There are moments in the Rule when Benedict seems so severe. We recoil from the language of punishment, and rightly so. But beneath the ancient forms lies a truth that has not aged: human beings do not become whole by drifting. We grow by correction, surrender, humility, and grace.
Sr. Joan reminds us that everything changes. The Tao says that when we understand this, there is nothing we need to cling to. Benedict would add: there are things in us that must die if we are ever to live. Not the self God created. Not the beloved child of God. But the false-self—that frightened, grasping, self-protective thing that mistakes comfort for peace, control for strength, and appetite for freedom.
And so the great question rises: how?
How does the weak and selfish false-self relinquish control to the true-self, the one that longs to reach out and touch the face of God?
Perhaps it begins when we finally see the false-self promises safety but delivers bondage. It promises pleasure but leaves restlessness. It promises control but breeds fear. Through grace alone we do have the courage to admit that the life God calls us to is not merely morally better; it is profoundly, overwhelmingly, undeniably more alive.

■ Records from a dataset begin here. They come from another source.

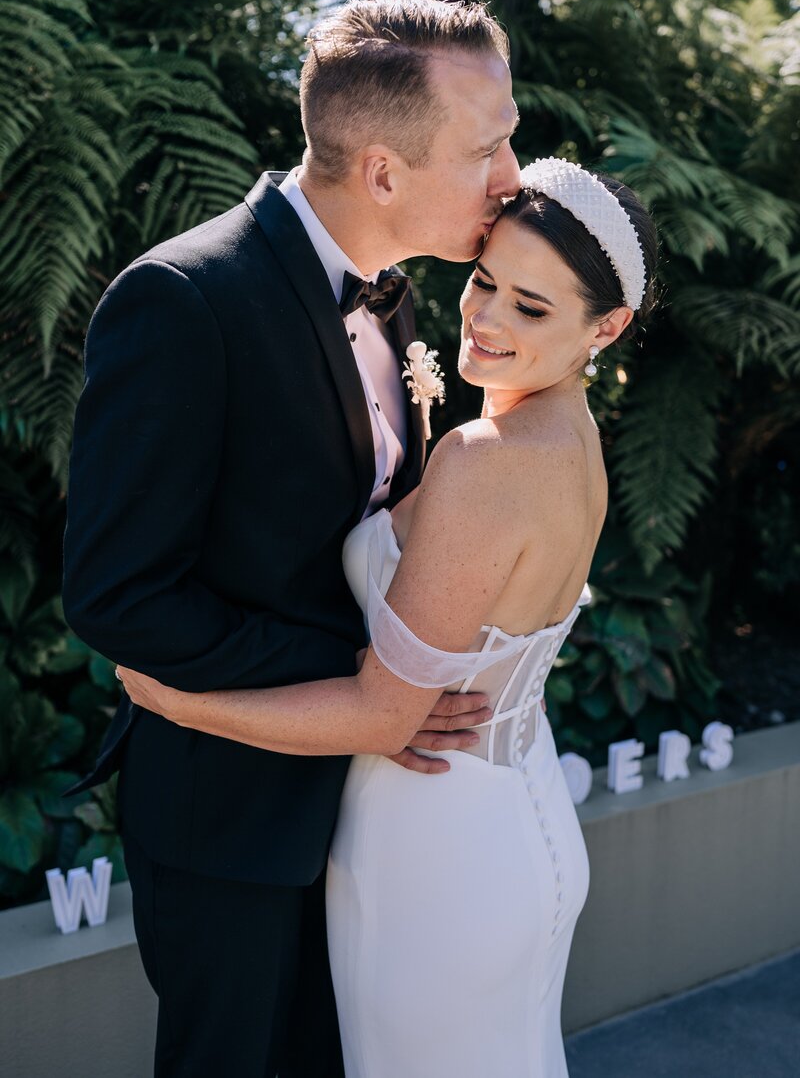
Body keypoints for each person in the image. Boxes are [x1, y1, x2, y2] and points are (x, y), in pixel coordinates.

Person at [62, 0, 521, 1077]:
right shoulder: (181, 300)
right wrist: (370, 684)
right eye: (487, 147)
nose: (511, 179)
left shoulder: (400, 300)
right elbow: (119, 595)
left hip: (378, 813)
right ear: (379, 172)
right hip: (231, 822)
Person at [119, 157, 659, 1076]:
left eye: (531, 308)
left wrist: (179, 703)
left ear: (604, 327)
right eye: (486, 282)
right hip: (516, 811)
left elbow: (383, 713)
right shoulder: (573, 437)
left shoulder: (486, 460)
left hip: (435, 849)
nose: (485, 319)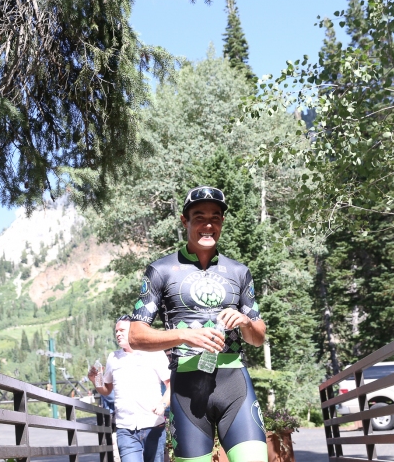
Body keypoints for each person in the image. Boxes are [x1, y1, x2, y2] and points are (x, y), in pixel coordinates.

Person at [129, 186, 268, 462]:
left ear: (222, 223)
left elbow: (258, 337)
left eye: (215, 218)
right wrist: (183, 336)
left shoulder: (240, 272)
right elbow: (135, 335)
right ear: (185, 221)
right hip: (186, 388)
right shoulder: (161, 270)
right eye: (199, 217)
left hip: (235, 383)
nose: (208, 225)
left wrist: (244, 322)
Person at [89, 316, 171, 462]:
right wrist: (95, 381)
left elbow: (171, 385)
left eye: (122, 330)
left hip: (153, 425)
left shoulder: (155, 353)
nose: (118, 334)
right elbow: (107, 389)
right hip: (125, 429)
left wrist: (163, 404)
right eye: (116, 331)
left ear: (134, 332)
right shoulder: (113, 357)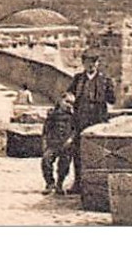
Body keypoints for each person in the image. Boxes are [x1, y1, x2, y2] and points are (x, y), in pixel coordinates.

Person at [65, 49, 115, 194]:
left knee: (98, 152)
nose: (91, 65)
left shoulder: (105, 80)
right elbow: (68, 94)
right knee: (78, 152)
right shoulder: (78, 79)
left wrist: (110, 91)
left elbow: (112, 99)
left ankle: (97, 185)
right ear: (83, 63)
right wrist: (70, 98)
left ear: (98, 63)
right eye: (87, 62)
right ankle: (78, 183)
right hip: (80, 120)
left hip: (98, 120)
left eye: (93, 62)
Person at [41, 93, 78, 195]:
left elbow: (75, 130)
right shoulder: (53, 115)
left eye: (71, 103)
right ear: (60, 101)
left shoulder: (73, 116)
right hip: (53, 143)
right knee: (46, 161)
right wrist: (44, 142)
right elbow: (46, 130)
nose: (68, 105)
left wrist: (70, 140)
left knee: (64, 165)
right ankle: (49, 183)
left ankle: (59, 184)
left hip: (66, 144)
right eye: (66, 102)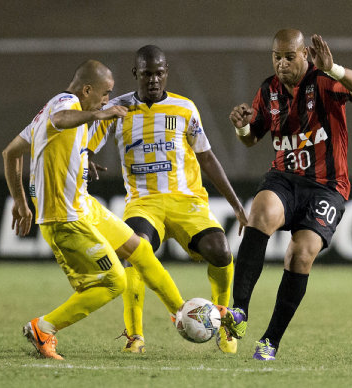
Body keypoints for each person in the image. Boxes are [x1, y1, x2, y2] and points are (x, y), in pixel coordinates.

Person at [2, 59, 185, 360]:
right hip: (66, 218)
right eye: (104, 94)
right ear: (87, 90)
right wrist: (100, 113)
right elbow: (62, 120)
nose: (108, 100)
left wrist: (22, 203)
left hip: (84, 205)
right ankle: (43, 328)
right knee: (115, 281)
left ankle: (181, 311)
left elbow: (10, 153)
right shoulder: (65, 104)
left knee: (139, 250)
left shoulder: (44, 114)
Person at [87, 45, 248, 354]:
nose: (153, 80)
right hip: (143, 203)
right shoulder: (117, 110)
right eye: (147, 73)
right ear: (136, 73)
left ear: (166, 73)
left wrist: (238, 207)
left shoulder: (185, 108)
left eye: (159, 73)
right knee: (136, 250)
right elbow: (85, 147)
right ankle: (135, 336)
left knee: (221, 251)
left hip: (187, 202)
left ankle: (224, 325)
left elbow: (208, 157)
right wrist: (85, 159)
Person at [224, 29, 352, 360]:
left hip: (327, 185)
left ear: (305, 54)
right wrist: (242, 127)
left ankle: (270, 341)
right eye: (276, 57)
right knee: (259, 216)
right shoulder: (269, 90)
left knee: (300, 254)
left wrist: (334, 69)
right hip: (284, 179)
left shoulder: (324, 81)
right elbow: (252, 138)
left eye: (289, 57)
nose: (281, 63)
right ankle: (239, 311)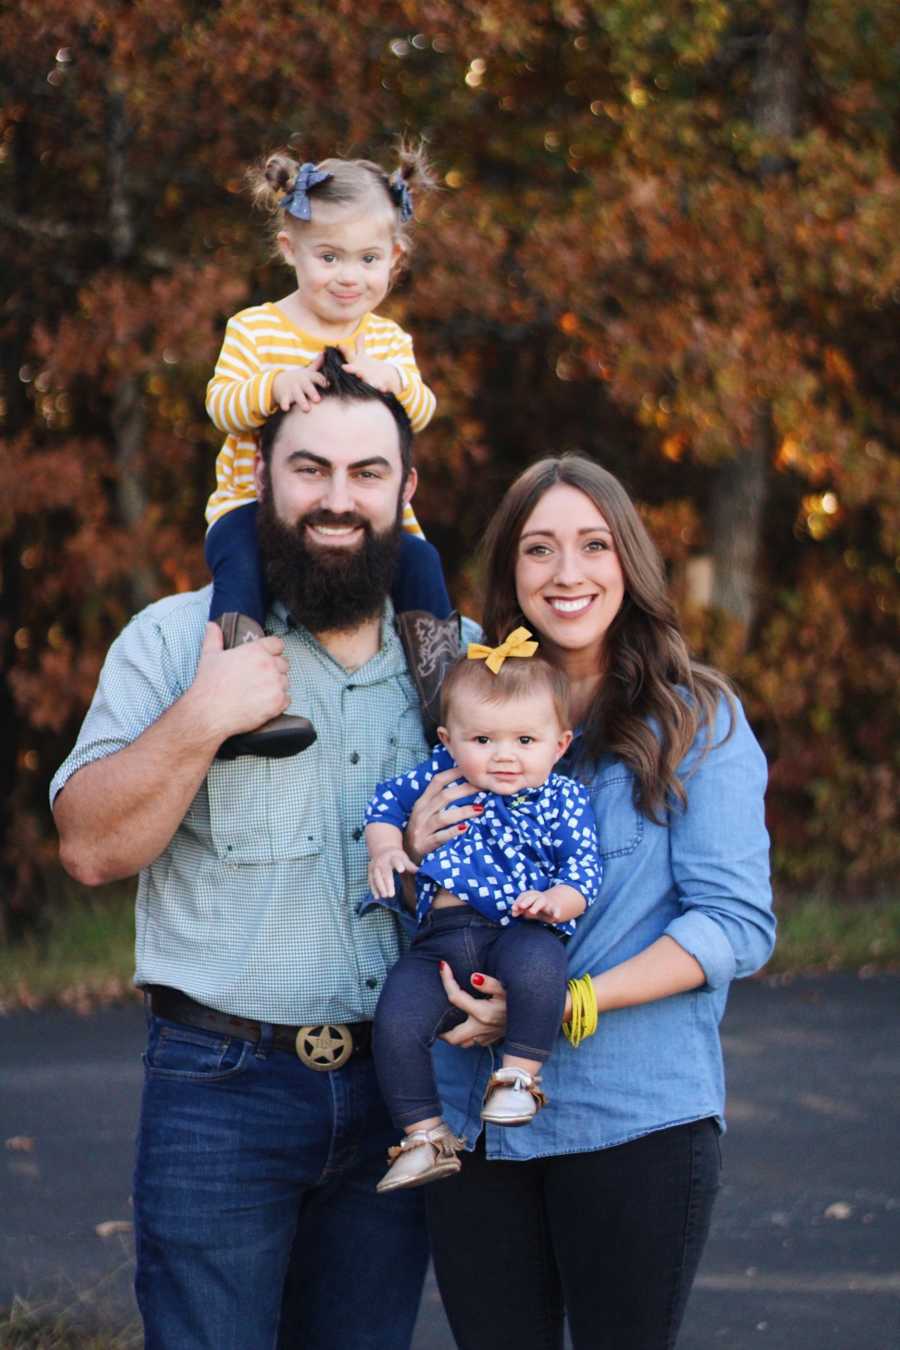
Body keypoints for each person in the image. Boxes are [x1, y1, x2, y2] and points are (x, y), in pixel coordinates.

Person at [50, 352, 444, 1350]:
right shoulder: (175, 640)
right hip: (220, 1089)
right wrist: (200, 718)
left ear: (407, 491)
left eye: (365, 475)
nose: (336, 500)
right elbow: (91, 847)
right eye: (309, 469)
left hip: (400, 1092)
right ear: (261, 479)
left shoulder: (459, 670)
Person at [400, 454, 776, 1350]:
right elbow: (429, 911)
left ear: (628, 561)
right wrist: (411, 850)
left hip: (632, 1118)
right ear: (511, 573)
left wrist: (566, 1003)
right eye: (539, 549)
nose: (567, 574)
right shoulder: (462, 716)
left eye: (592, 545)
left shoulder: (699, 721)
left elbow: (734, 924)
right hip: (473, 1126)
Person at [204, 141, 450, 758]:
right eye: (329, 256)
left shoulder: (389, 341)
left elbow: (423, 413)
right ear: (292, 251)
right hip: (252, 509)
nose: (348, 276)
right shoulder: (256, 328)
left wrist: (399, 385)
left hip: (367, 518)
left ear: (395, 259)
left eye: (368, 258)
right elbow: (219, 404)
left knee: (424, 565)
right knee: (240, 572)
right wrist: (269, 388)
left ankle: (446, 698)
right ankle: (242, 704)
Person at [364, 640, 602, 1193]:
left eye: (525, 740)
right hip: (438, 941)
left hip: (517, 928)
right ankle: (425, 1135)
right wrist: (387, 850)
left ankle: (519, 1075)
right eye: (482, 739)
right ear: (448, 742)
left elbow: (582, 874)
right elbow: (382, 806)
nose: (503, 755)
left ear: (560, 744)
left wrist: (555, 902)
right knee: (396, 1022)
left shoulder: (562, 798)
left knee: (541, 969)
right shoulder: (439, 778)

Augustine knew it when he cried, “Our hearts are restless until they rest in Thee.” Paul knew it when he wrote, “I die daily.” Jesus gave the deepest law of all: only the grain of wheat that falls into the earth and dies bears fruit.

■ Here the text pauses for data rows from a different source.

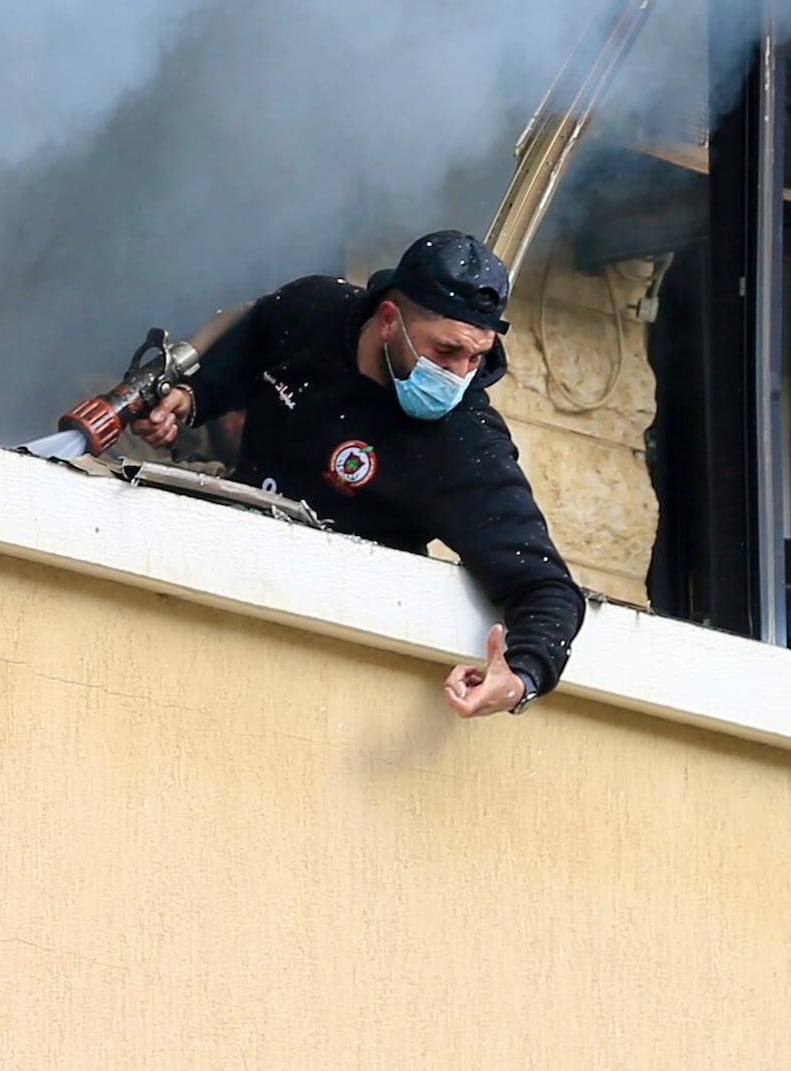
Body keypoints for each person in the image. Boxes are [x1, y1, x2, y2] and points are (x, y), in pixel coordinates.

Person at [151, 232, 581, 718]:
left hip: (325, 653)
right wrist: (189, 399)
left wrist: (521, 677)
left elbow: (547, 589)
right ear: (388, 320)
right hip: (209, 576)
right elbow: (245, 346)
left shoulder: (464, 445)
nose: (459, 374)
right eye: (445, 351)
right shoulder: (311, 310)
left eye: (476, 357)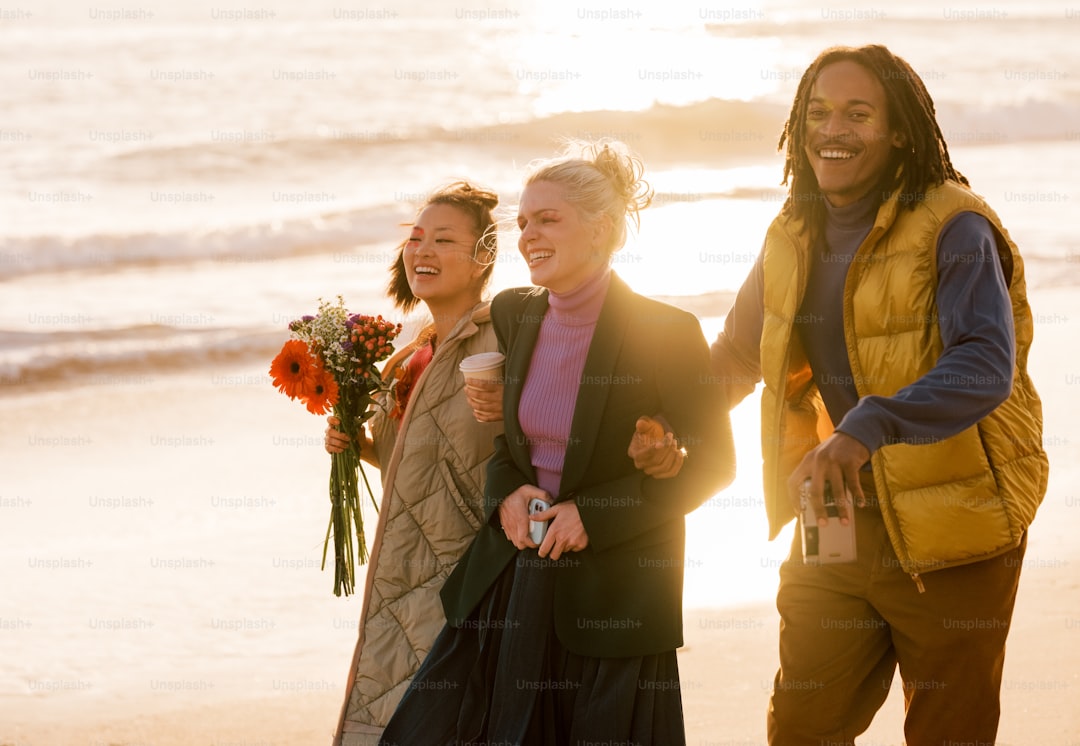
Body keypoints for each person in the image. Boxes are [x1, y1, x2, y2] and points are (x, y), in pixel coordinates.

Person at [644, 44, 1049, 744]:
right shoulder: (791, 232)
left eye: (858, 114)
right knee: (802, 724)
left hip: (954, 528)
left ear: (898, 131)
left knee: (948, 732)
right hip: (832, 518)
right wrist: (667, 421)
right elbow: (740, 353)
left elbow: (986, 363)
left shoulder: (955, 226)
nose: (833, 130)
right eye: (819, 113)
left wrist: (867, 426)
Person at [378, 140, 736, 745]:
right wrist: (509, 493)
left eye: (547, 219)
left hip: (613, 596)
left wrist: (592, 514)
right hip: (509, 580)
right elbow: (508, 448)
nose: (527, 236)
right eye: (522, 222)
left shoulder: (668, 331)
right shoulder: (517, 314)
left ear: (601, 230)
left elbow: (715, 466)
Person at [325, 180, 504, 746]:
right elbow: (413, 470)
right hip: (403, 562)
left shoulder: (503, 340)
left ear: (485, 257)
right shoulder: (406, 357)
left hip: (471, 574)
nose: (422, 251)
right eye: (416, 238)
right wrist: (359, 444)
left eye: (444, 240)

This is not simple behavioral mathematics, though habit matters. It is not willpower alone, though discipline matters. Willpower is a fragile reed; it bends beneath exhaustion, fear, and habit. What must come to bear is something deeper: honest self-knowledge, a willingness to be corrected, the support of community, the slow practice of obedience, and above all grace.
Benedict does not imagine solitary heroism. The whole community is growing together. We are each, in turn, child and elder, offender and healer, beginner and guide. We learn to die to the useless patterns that once protected us but now imprison us. We learn to let go of the small self so the true self may breathe.

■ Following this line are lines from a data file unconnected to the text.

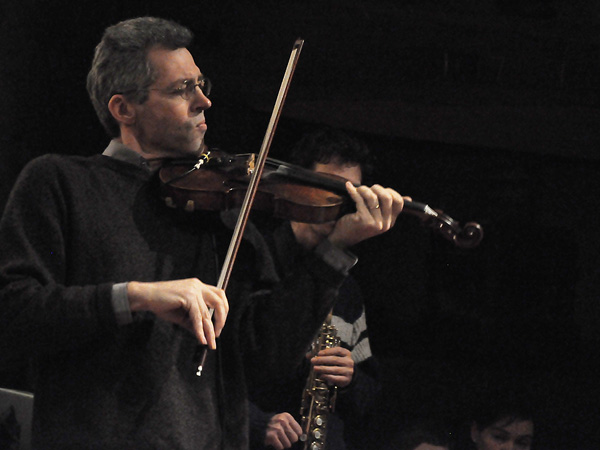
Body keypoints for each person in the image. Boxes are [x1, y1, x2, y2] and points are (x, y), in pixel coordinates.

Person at [0, 17, 406, 449]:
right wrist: (137, 296)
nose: (204, 102)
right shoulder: (59, 182)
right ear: (123, 109)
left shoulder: (223, 210)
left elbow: (265, 356)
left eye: (201, 84)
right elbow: (12, 312)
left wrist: (335, 251)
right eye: (181, 90)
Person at [248, 128, 385, 450]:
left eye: (351, 194)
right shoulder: (254, 259)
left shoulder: (346, 285)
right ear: (296, 188)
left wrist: (350, 379)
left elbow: (368, 397)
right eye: (327, 188)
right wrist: (254, 421)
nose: (339, 204)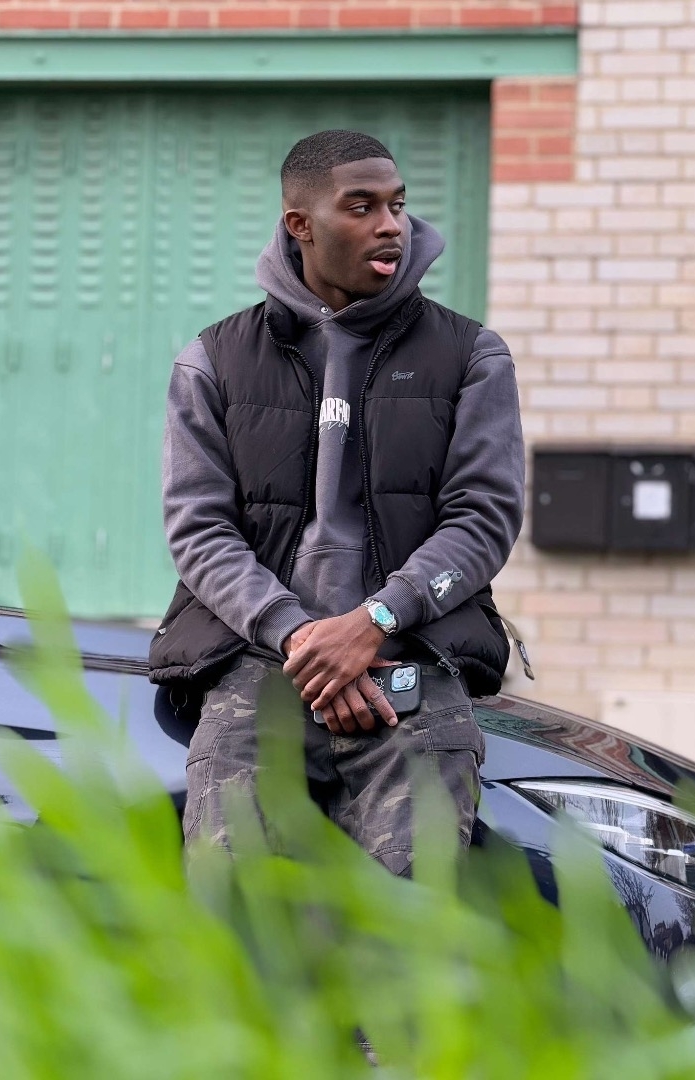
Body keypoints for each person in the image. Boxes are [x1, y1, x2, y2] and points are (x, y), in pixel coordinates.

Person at [149, 130, 525, 875]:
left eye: (398, 205)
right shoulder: (215, 360)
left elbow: (484, 519)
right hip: (259, 662)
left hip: (411, 661)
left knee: (412, 920)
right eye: (363, 207)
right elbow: (199, 530)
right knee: (233, 910)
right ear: (301, 223)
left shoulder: (470, 356)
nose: (392, 226)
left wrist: (374, 621)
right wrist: (302, 638)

And this dying is not destruction. It is resurrection in slow motion.
To die to resentment is to live in mercy.
To die to pride is to live in truth.
To die to control is to live in trust.
To die to selfishness is to discover love.
So the question is not whether we are weak. We are. The question is whether weakness can become the doorway through which grace enters. Benedict’s answer is yes. Sr. Joan’s answer is yes. The wisdom of the ages says yes.